Influence of matrix characteristics on fracture toughness of high volume fraction Al2O3 / Al-AlN composites

摘要

The role of matrix microstructure on the fracture of Al-alloy composites with 60 % volume of alumina particulates has been studied. The matrix composition and microstructure were systematically varied by changing the infiltration temperature and heat treatment. Characterisation was carried out by a combination of metallography, hardness measurements and fracture studies conducted on compact tension (CT) specimens to study the fracture toughness and crack growth in the composites. The composites show a rise in crack resistance with crack extension (R-curves) due to bridges of intact matrix ligament formed in the crack wake. The steady state or plateau toughness reached upon stable crack growth was observed to be more sensitive to the process temperature rather than to the heat-treatment. Fracture in the composites was predominantly by particle fracture, extensive deformation and void nucleation in the matrix.

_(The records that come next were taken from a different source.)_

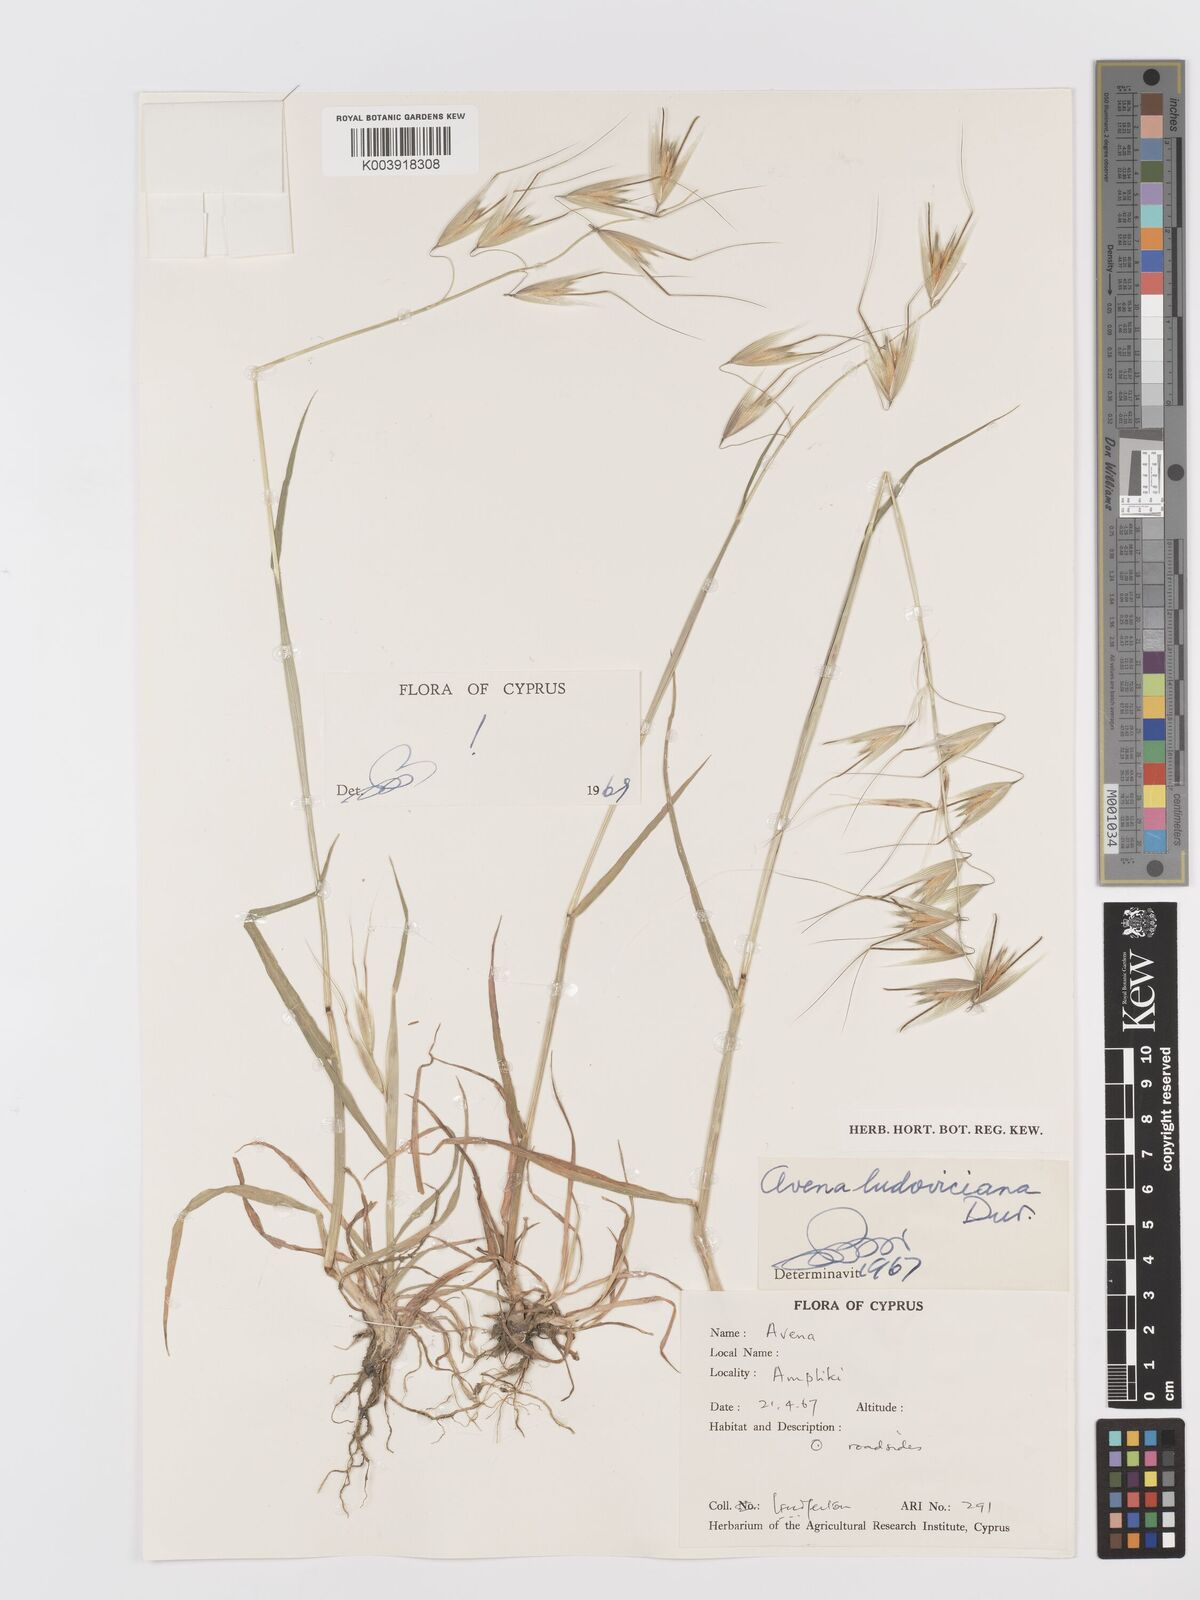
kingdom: Plantae
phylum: Tracheophyta
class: Liliopsida
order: Poales
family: Poaceae
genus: Avena
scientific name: Avena sterilis
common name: Animated oat
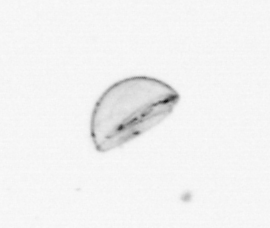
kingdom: Chromista
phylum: Ochrophyta
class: Bacillariophyceae
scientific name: Bacillariophyceae
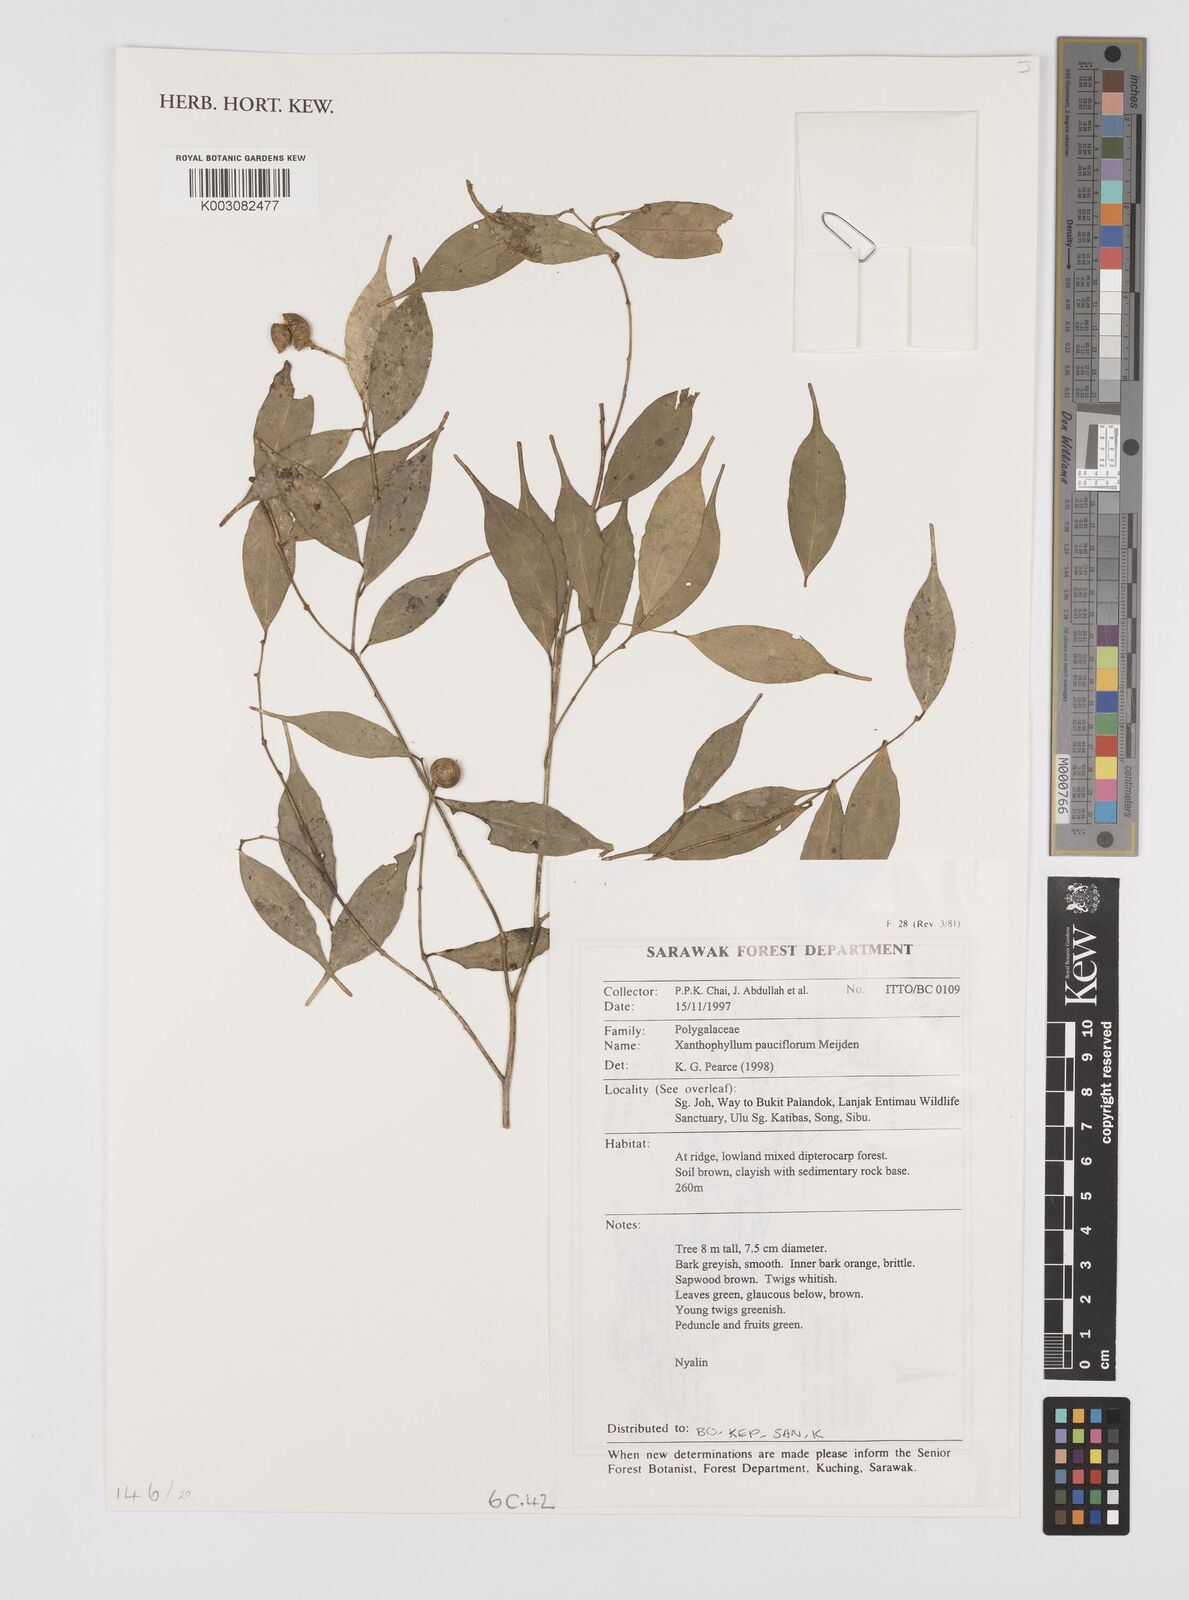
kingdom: Plantae
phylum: Tracheophyta
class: Magnoliopsida
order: Fabales
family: Polygalaceae
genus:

Void nucleation occurred in the matrix in the as - solutionised (AS) and peak - aged (PA) conditions and preferentially near the interface in the under - aged (UA) and over - aged (UA) conditions. Micromechanical models based on cracking bridging by intact ductile ligaments were modified by a plastic constraint factor from estimates of the plastic zone formed under indentations and are shown to be adequate in predicting the steady state toughness of the composite.